(YOUR TASK)
Below, the write-up on the daemon's prompt endpoint names the infrastructure layers that requests pass through in HTTP-based deployments. List all of them.

(EXCERPT)
= = = = = = =

Summary
The daemon's POST /session/:id/prompt endpoint currently holds the HTTP connection open until the entire agent turn completes (model inference + tool execution + multi-step agentic loop). This synchronous blocking design conflicts with common infrastructure timeout constraints and creates reliability issues in real-world deployments.
Current Design
Client Daemon
| |
|--- POST /prompt ----------------->|
| (connection held open) | ← model inference
| | ← tool execution
| | ← more model calls...
| | ← could take 2-10+ minutes
|<-- 200 { stopReason } -----------|
Meanwhile, real-time data (assistant text chunks, tool calls, tool output) is already delivered independently via the SSE GET /session/:id/events stream. The /prompt HTTP response only carries { stopReason } — effectively just a completion signal.
Problem
In HTTP-based deployments (web IDE, remote daemon access), the request passes through standard infrastructure layers (reverse proxies, ingress controllers, load balancers). These layers universally enforce ~60s proxy_read_timeout on regular HTTP requests — this is an industry-standard default, not a misconfiguration.
When an agent turn exceeds 60s:
- The intermediate proxy returns 504 Gateway Timeout to the client
- The daemon continues executing normally (unaware of the disconnection)

= = = = = = =

(EXTRACTED MATERIAL)
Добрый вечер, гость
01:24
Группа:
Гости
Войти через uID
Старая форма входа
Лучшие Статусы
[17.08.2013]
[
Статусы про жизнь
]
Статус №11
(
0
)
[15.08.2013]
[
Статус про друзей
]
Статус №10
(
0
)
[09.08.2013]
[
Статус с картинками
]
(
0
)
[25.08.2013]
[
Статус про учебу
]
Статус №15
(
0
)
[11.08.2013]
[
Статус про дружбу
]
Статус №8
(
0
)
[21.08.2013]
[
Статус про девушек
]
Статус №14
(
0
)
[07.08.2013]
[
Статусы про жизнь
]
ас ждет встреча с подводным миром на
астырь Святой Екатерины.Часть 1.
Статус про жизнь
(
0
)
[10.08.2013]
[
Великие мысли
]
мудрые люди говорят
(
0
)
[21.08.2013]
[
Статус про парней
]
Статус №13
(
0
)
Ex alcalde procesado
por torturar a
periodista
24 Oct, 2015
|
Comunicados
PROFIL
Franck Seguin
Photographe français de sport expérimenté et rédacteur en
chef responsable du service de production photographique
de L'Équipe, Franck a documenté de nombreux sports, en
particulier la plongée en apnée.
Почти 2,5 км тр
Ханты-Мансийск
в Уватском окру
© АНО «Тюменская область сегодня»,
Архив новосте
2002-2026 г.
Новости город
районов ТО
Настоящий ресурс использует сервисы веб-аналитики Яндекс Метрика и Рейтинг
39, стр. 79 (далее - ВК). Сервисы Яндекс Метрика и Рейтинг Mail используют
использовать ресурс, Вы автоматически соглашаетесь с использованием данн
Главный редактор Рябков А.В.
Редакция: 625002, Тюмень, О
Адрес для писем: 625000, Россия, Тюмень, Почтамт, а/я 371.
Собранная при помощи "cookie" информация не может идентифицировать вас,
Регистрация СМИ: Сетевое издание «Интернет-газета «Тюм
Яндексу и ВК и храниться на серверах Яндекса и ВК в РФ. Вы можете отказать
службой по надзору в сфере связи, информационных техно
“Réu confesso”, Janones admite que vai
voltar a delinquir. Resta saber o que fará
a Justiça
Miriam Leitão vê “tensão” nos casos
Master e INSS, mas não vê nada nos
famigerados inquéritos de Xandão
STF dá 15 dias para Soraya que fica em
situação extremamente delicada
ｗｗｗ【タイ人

= = = = = = =

(SOLVED EXERCISE)
- Reverse proxies
- Ingress controllers
- Load balancers